Thursday, January 1, 2009

Contemplations in Theology: #5

What better way to celebrate the passage of time, than a celebration of the Timeless One? So, glory to God and a Happy New Year to you all!

First, a story. On the first day of classes, at my first quarter at SPU, I was asked point-blank by my professor: "Are you an Aristotelian or a Platonist?" Not knowing what the heck this meant, I blathered. It took me another quarter, but by the middle of winter quarter I finally understood the difference. Now, I can answer with confidence: "Both."

The foundational discovery of philosophy has to be the formulation of common nouns. The whole contribution of Plato and Aristotle may be circumscribed by this single phrase. Common nouns are not objects; they do not operate on experience or sensation. Common nouns are categories, and operate in the sphere of abstract reason. Common nouns enable us to move from discrete experiences to common descriptions; it moves us from external to internal; it enables language, communication, action. It is between experience and common nouns that our skills of inductive and deductive reasoning operate.

Plato taught that all reality is a corruption from the Ideal, a derivation from the Form. These are common nouns. Have you ever sat in 'a chair'? No, you've sat in a variety of physical objects that resemble the Form of a chair.

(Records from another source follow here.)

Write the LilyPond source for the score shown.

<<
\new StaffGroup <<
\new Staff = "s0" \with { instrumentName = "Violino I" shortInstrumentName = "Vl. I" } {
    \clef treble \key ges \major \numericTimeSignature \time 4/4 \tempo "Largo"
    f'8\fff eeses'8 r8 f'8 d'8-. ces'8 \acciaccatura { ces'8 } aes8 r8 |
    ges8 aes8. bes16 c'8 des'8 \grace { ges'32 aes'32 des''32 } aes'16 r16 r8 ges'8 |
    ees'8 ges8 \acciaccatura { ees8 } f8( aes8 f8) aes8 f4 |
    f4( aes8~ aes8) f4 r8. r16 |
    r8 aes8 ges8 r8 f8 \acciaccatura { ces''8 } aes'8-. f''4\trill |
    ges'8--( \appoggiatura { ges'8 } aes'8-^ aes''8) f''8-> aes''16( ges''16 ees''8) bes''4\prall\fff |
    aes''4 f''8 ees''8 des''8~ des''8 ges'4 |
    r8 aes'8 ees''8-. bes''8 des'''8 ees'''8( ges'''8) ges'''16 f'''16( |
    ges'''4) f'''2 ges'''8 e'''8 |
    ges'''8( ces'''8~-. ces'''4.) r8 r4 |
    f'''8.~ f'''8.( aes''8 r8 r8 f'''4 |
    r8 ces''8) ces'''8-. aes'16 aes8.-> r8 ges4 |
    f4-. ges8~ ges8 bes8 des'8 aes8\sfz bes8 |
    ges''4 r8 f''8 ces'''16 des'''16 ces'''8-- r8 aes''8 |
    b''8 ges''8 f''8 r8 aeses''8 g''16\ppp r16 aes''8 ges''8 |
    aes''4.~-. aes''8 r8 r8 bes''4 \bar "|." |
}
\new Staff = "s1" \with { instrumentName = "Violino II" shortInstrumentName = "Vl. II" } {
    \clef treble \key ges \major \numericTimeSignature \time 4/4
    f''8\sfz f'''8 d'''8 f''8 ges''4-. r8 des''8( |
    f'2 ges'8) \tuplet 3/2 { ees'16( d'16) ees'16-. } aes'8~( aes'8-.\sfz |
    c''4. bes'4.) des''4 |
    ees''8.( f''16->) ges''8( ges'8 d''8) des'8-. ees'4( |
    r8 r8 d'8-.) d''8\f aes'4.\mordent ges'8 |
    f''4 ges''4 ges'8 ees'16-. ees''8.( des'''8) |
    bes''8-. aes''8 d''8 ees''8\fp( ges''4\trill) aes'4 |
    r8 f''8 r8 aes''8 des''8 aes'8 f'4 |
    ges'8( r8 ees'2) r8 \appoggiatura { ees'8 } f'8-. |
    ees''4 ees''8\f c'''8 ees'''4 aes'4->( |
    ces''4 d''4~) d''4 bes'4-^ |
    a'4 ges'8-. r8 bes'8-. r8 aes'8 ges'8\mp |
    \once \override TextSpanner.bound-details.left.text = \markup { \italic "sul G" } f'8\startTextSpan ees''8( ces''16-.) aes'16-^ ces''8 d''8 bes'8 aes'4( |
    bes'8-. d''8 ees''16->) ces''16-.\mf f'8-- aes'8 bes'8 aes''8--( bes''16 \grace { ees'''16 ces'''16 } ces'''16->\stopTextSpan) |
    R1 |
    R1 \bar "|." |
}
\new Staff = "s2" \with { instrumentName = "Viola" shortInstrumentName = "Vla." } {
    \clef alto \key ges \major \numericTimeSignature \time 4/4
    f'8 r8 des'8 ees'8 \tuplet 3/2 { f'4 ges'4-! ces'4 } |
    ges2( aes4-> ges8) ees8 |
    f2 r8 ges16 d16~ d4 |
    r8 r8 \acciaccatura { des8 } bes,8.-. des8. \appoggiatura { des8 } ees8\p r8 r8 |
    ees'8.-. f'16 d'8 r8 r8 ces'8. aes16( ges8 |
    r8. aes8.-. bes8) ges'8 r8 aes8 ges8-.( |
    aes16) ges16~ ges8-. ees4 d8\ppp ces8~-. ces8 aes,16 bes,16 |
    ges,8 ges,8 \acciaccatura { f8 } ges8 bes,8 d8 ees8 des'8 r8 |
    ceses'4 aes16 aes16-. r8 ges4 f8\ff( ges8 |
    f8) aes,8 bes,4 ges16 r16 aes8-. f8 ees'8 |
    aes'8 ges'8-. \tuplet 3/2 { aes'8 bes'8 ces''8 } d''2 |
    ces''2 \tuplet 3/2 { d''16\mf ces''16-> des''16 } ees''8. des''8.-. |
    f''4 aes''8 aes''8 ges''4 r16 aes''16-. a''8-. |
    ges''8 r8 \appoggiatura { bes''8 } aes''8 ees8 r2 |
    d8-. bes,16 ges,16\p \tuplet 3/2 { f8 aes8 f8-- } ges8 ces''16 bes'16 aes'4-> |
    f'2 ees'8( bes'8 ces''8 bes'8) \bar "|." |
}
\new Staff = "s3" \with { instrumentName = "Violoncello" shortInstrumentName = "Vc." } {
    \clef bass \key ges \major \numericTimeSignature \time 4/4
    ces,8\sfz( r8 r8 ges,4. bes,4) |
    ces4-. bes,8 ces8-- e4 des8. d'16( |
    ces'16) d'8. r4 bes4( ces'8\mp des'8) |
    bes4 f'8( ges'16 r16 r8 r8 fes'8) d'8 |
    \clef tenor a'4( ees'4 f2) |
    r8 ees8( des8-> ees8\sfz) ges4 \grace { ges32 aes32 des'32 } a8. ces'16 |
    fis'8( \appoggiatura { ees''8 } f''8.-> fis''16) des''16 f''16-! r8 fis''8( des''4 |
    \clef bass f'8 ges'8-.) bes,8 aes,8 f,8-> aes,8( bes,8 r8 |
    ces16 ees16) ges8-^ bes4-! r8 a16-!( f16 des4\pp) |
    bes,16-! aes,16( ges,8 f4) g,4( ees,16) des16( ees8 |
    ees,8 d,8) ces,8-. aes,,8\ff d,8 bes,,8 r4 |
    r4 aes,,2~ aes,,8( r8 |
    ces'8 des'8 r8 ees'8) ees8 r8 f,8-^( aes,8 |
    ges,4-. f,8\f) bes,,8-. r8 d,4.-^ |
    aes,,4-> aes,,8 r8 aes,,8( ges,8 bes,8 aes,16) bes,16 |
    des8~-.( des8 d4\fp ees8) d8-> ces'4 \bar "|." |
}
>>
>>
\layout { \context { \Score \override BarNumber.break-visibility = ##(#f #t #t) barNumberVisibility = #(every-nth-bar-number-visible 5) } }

Aristotle disagreed. He asserted that the Forms were not the highest level of reality but were intrinsic to reality, built in to the very nature of things. Physical properties of motion were caused by natural sympathies within the objects themselves--the desire for perfection led to circular motion in the heavens, the desire for rest led to downward motion on earth. Every object was defined by four 'causes,' which encompassed all of its being. These causes are material, formal, efficient, and final. It is the final cause--the purpose or end for which an object was made--that concerns us here.

Ancient polytheistic system had gods for nearly everything: each region had a god, each labor had a god, each occasion had a god, and heaven help you if you didn't do the proper sacrifices. In classical polytheism (after Plato), there was a distinct trend towards order and harmony. The gods were not so arbitrary and ubiquitous; they represented ideals, virtues... in a word, final causes.

My first inspiration for this note is admirably obscure: have you ever considered C.S. Lewis's unusual usage of capitalization? I was reading "Till We Have Faces: A Myth Retold" at the time when I first discovered this.

I noticed that C.S. Lewis mostly used capital letters as he ought, for beginnings of sentences and for proper nouns. However, he also used them for certain words throughout the book: "Joy," "Beauty," "Truth," etc. C.S. Lewis was a consummate English professor, but his use of capital letters merely for emphasis seemed incorrect.

Then it struck me, what if Lewis's writing were following correct English usage? What if he capitalized these ideals because he thought they were proper nouns, because they were not merely the words for a category, but the name of an identity and personality?

In Aristotle, common nouns encompass every aspect of being; they provide a comprehensive hermeneutic of the universe; they are foundational to how we think and live. But this is the truth grasped by classical polytheism: categories are not enough.

Behind every common noun, there is a proper noun; behind every ideal, there is an identity; behind every category, a personality. And each of these personalities reflect a characteristic of God.

Philosophically, this is a staggering claim. I believe that the final cause of every objects reflects a quality of God. In other words, every object, every person, every thing we know and experience was created for, and is directed towards, the Person of God. This is straight from Psalm 19: "The heavens declare the glory of God, the skies proclaim the work of His hands."

This whole series of ideas came to me on a car trip to Port Townsend. Once we arrived, I walked by myself to the pier and looked around--at the water, at the sky, at the cliffs on the other side of Puget Sound. Every time I looked, a word came into my head; every time I considered the common noun, I realized the personality that lay behind it. There is a phrase that C.S. Lewis used in "That Hideous Strength" that is particular apropos: he writes of entering the very furnace of language, where words are created in the fire of His Presence.

That was my experience. I had entered the furnace where words were born. I encountered them in an almost physical way; I met words, just as I would have met another person. The difference was, these personalities were nonphysical, and they were merely prisms of the True Person, the One Who Is, the Great "I Am."

For the first time in my life, I experienced nature not as merely beautiful but as sublime ("Sublime" = "sub-" "-limis" = "beneath the threshold," as close to the house of God as we may come without entering it bodily). This was the experience that led me to my second note, the "Aesthetics of Reason." The rational and the experiential are not distinct. They overlap, they intersect, they are unified in God.

It is for this reason, more than any other, that I call myself a medievalist, for it is in the medieval model of the universe (the medieval cosmology) that Christianity fully integrated the rational and experiential elements, that it incorporated the insights of Greek philosophy and polytheism. But I leave that for my next note.
May the God of lights give you the joy of His Word,
may the God of love reveal the beauty of His sacrifice,
may the God of strength manifest the power of His name,
may the God of glory instill the majesty and peace of His crown,
may the God of humility teach you the victory of His suffering,
that the God of Gods might dwell with His Creation.